In 1998, Lamberth lambasted former Commerce Department general counsel Ginger Lew for allegedly destroying documents sought by the conservative legal group Judicial Watch for its lawsuit against the late Commerce Secretary Ronald H. Brown.
"Why a high-level government employee like Ms. Lew would play these games, usually reserved for con artists and hooligans, is impossible for the court to fathom," Lamberth wrote.
In 1997, he accused Magaziner, the one-time White House aide, of lying to the court to thwart a physicians group's lawsuit seeking information about the drafting of Clinton's failed universal health care proposal.

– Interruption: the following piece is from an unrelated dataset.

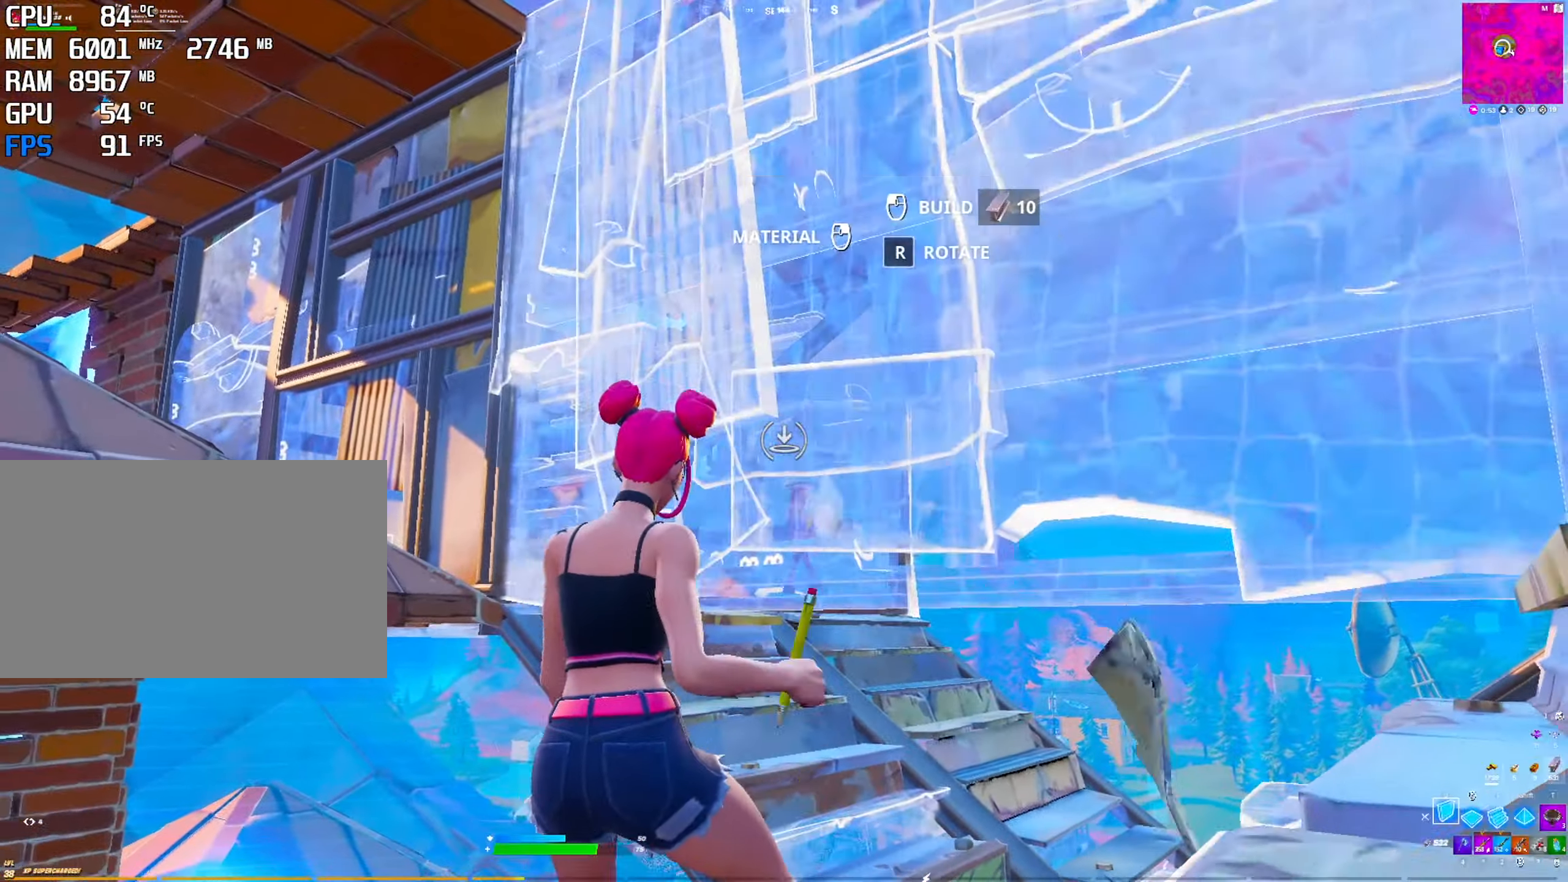
{"keys": [], "mouse": ["left"], "mouse_move": "down-right", "events": [[83, "space", "down"], [250, "mouse_left", "up"], [267, "space", "up"], [450, "mouse_left", "down"]]}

"It is clear that the decisions here were made at the highest levels of government, and the government itself is - and should be - accountable when its officials run amok," Lamberth wrote, ordering the government to pay the doctors group $285,865 in attorney fees.
To those who have benefited from such language, Lamberth is a judge unafraid to speak the truth.
"I think the facts and circumstances required it," said Tom Spencer, the lawyer who represented the physicians group against Magaziner.
Lamberth said he is only doing his job, one that he believes other judges are too willing to shirk.
He said that when he was practicing law, he "didn't like it when judges figured out ways like, 'Well, if I don't rule, [I] can't get reversed,' or 'If I force them to settle, you can't get reversed,'" he said. "When I see a wrong, I see it's my duty to correct it."
Shades of gray
To others, Lamberth's rulings smack of intemperance, if not grandstanding. "His conclusions do not recognize shades of gray," said Stephen Gillers, a New York University legal ethicist who has followed Lamberth's rulings.
In most of these rulings, an administration fearful of antagonizing the judge has quietly acquiesced. But Magaziner fought back, filing an appeal that accused Lamberth of wreaking irreparable personal and professional injury on him. In August, the appellate court reversed Lamberth's sanction of Magaziner, declaring the judge's decision "clearly erroneous."
Lamberth's opinions have been as groundbreaking as they have been nerve-racking. In 1990, he nearly upended President George Bush's entire savings and loan bailout by invalidating all the actions of the nation's top savings and loan regulator and declaring the official's appointment unconstitutional - proof, he said, of his bipartisanship. "If [George W.] Bush is head of the next administration, he can ask his dad [about me]," Lamberth said.
In 1995, Lamberth sided with Clinton's future impeachment lawyer, Gregory Craig, and declared the 147-year-old U.S. extradition system unconstitutional, in a decision that Northwestern University extradition expert Steven Lubet called "loopy almost beyond description." Eight months later, an appeals court vacated the ruling.
In 1998, he decided that Iran was liable for $247.5 million in damages to the family of Alisa Flatow, an American student killed by terrorists in Israel. The ruling made him a legend to survivors of terrorism but has given the State Department fits. Iran hasn't paid a cent, and diplomats fear that Congress will demand the seizure and sale of Iranian assets in the United States to pay the family, possibly inviting retaliation in kind by Iran and other nations hostile to the United States.
Reversals of Lamberth's rulings are relatively common. A 1993 Legal Times study of the judges of the District of Columbia's federal appellate court found that Lamberth's reversal rate was 24 percent, the second highest of the 18 judges studied. No similar studies have since been done.
But Lamberth's record has defenders in unlikely places. Stanley Brand, a prominent Democratic attorney, said he sees no political motives in the judge's record.
"That's his profile. That's his M.O.," Brand said of Lamberth's sometimes harsh rulings.
As for reversals, Brand added, "Judge Lamberth isn't the first to be reversed for being bold and mistaken. That happens every day."